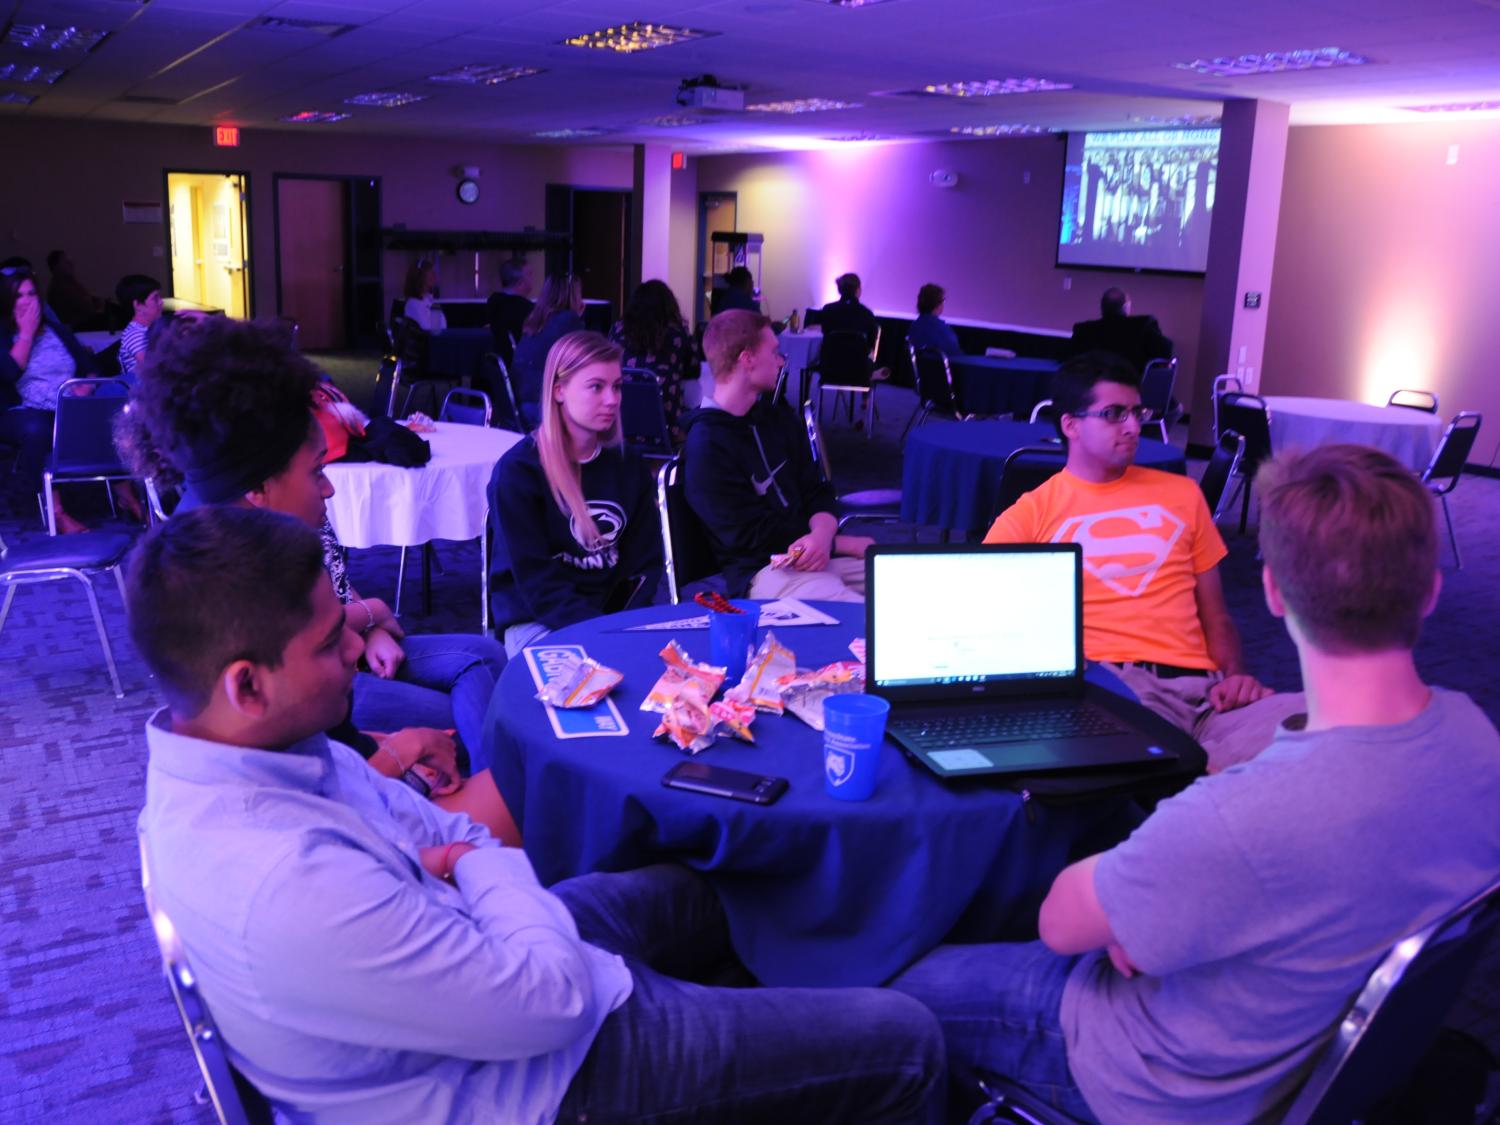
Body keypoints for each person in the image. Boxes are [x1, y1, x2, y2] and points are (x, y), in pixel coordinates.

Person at [131, 504, 946, 1124]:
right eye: (329, 641)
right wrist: (480, 868)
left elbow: (450, 836)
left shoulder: (259, 754)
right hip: (539, 1080)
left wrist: (465, 866)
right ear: (247, 682)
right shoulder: (284, 881)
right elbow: (548, 996)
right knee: (907, 1037)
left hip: (482, 957)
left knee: (722, 883)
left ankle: (786, 1012)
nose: (356, 648)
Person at [895, 442, 1500, 1124]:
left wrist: (1143, 902)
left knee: (898, 976)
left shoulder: (1241, 814)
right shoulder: (1480, 738)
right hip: (1305, 1046)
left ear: (1272, 589)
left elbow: (1061, 921)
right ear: (1431, 588)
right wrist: (1160, 897)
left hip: (1156, 1074)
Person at [122, 316, 512, 813]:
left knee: (485, 667)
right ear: (259, 488)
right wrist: (402, 749)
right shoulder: (220, 575)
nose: (328, 487)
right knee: (488, 725)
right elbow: (318, 777)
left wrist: (364, 622)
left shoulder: (241, 532)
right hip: (353, 798)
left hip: (342, 757)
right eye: (317, 472)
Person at [983, 351, 1299, 769]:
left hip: (1209, 696)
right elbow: (987, 621)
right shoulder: (1031, 515)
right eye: (1114, 414)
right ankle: (1203, 782)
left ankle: (1203, 780)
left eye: (1137, 412)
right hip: (1119, 691)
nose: (1133, 427)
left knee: (1333, 726)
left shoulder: (1182, 494)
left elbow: (1215, 616)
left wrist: (1236, 676)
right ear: (1070, 425)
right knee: (1191, 772)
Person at [488, 331, 663, 656]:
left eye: (617, 386)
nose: (612, 399)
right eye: (596, 387)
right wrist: (600, 635)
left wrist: (622, 627)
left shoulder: (628, 465)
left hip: (610, 617)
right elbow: (537, 585)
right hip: (537, 620)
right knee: (589, 691)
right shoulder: (519, 472)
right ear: (559, 390)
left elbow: (645, 566)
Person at [683, 310, 872, 602]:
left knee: (907, 581)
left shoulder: (778, 419)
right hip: (763, 571)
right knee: (871, 617)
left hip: (817, 551)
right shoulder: (706, 446)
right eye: (774, 352)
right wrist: (839, 543)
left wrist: (821, 538)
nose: (781, 360)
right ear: (747, 360)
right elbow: (751, 537)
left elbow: (818, 490)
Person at [0, 265, 99, 533]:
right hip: (19, 410)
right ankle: (55, 510)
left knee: (105, 414)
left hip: (67, 402)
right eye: (20, 295)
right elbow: (9, 372)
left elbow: (89, 365)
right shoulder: (3, 334)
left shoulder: (56, 330)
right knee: (39, 429)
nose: (29, 300)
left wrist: (85, 388)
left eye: (32, 293)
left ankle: (129, 497)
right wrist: (26, 333)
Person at [608, 278, 698, 438]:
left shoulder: (617, 330)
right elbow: (693, 371)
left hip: (620, 422)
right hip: (666, 426)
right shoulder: (677, 334)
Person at [513, 273, 585, 427]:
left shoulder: (534, 321)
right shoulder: (568, 320)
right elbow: (585, 362)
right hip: (543, 408)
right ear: (573, 296)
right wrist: (578, 316)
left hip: (521, 406)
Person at [1069, 287, 1172, 374]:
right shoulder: (1143, 325)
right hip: (1134, 391)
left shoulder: (1083, 330)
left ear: (1102, 307)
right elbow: (1166, 351)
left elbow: (1071, 361)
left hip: (1091, 392)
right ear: (1126, 306)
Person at [485, 256, 533, 366]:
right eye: (530, 274)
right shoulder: (527, 310)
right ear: (520, 282)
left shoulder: (491, 305)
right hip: (519, 369)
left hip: (492, 369)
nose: (532, 279)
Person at [115, 274, 163, 380]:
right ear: (138, 305)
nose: (161, 301)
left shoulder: (152, 328)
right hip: (143, 393)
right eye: (155, 298)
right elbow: (154, 370)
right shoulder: (135, 334)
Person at [46, 249, 107, 331]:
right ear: (56, 266)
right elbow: (83, 307)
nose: (71, 264)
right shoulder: (59, 288)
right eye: (66, 262)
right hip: (77, 329)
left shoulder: (72, 283)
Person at [817, 272, 880, 352]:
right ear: (858, 290)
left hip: (830, 360)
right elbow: (871, 343)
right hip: (858, 362)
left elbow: (825, 333)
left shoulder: (828, 309)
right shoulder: (867, 313)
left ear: (839, 289)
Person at [906, 283, 963, 359]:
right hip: (941, 369)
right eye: (943, 300)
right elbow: (956, 355)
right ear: (937, 304)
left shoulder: (914, 326)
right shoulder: (941, 329)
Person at [401, 260, 446, 332]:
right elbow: (428, 330)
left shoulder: (428, 300)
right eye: (430, 272)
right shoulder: (413, 304)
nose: (434, 275)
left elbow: (441, 327)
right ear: (419, 277)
□ □ □ □ □ □ □
> _Task instructions_: Write out, without alteration, the line that contains "right knee: (39, 429)" and all subsequent lines down to the end of the data above.

> _Reply_:
right knee: (39, 429)
nose: (29, 300)
left wrist: (85, 388)
left eye: (32, 293)
left ankle: (129, 497)
right wrist: (26, 333)
Person at [608, 278, 698, 438]:
left shoulder: (617, 330)
right elbow: (693, 371)
left hip: (620, 422)
right hip: (666, 426)
right shoulder: (677, 334)
Person at [513, 273, 585, 427]:
left shoulder: (534, 321)
right shoulder: (568, 320)
right elbow: (585, 362)
right hip: (543, 408)
right ear: (573, 296)
right wrist: (578, 316)
left hip: (521, 406)
Person at [1069, 287, 1172, 374]:
right shoulder: (1143, 325)
right hip: (1134, 391)
left shoulder: (1083, 330)
left ear: (1102, 307)
right elbow: (1166, 351)
left elbow: (1071, 361)
left hip: (1091, 392)
right ear: (1126, 306)
Person at [485, 256, 533, 366]:
right eye: (530, 274)
right shoulder: (527, 310)
right ear: (520, 282)
left shoulder: (491, 305)
right hip: (519, 369)
left hip: (492, 369)
nose: (532, 279)
Person at [115, 274, 163, 380]:
right ear: (138, 305)
nose: (161, 301)
left shoulder: (152, 328)
right hip: (143, 393)
right eye: (155, 298)
right elbow: (154, 370)
right shoulder: (135, 334)
Person at [46, 249, 107, 331]:
right ear: (56, 266)
right elbow: (83, 307)
nose: (71, 264)
right shoulder: (59, 288)
right eye: (66, 262)
right hip: (77, 329)
left shoulder: (72, 283)
Person at [817, 272, 880, 352]:
right ear: (858, 290)
left hip: (830, 360)
right elbow: (871, 343)
right hip: (858, 362)
left elbow: (825, 333)
left shoulder: (828, 309)
right shoulder: (867, 313)
left ear: (839, 289)
Person at [906, 283, 963, 359]:
right hip: (941, 369)
right eye: (943, 300)
right elbow: (956, 355)
right ear: (937, 304)
left shoulder: (914, 326)
right shoulder: (941, 329)
Person at [401, 260, 446, 332]:
right elbow: (428, 330)
left shoulder: (428, 300)
right eye: (430, 272)
right shoulder: (413, 304)
nose: (434, 275)
left elbow: (441, 327)
right ear: (419, 277)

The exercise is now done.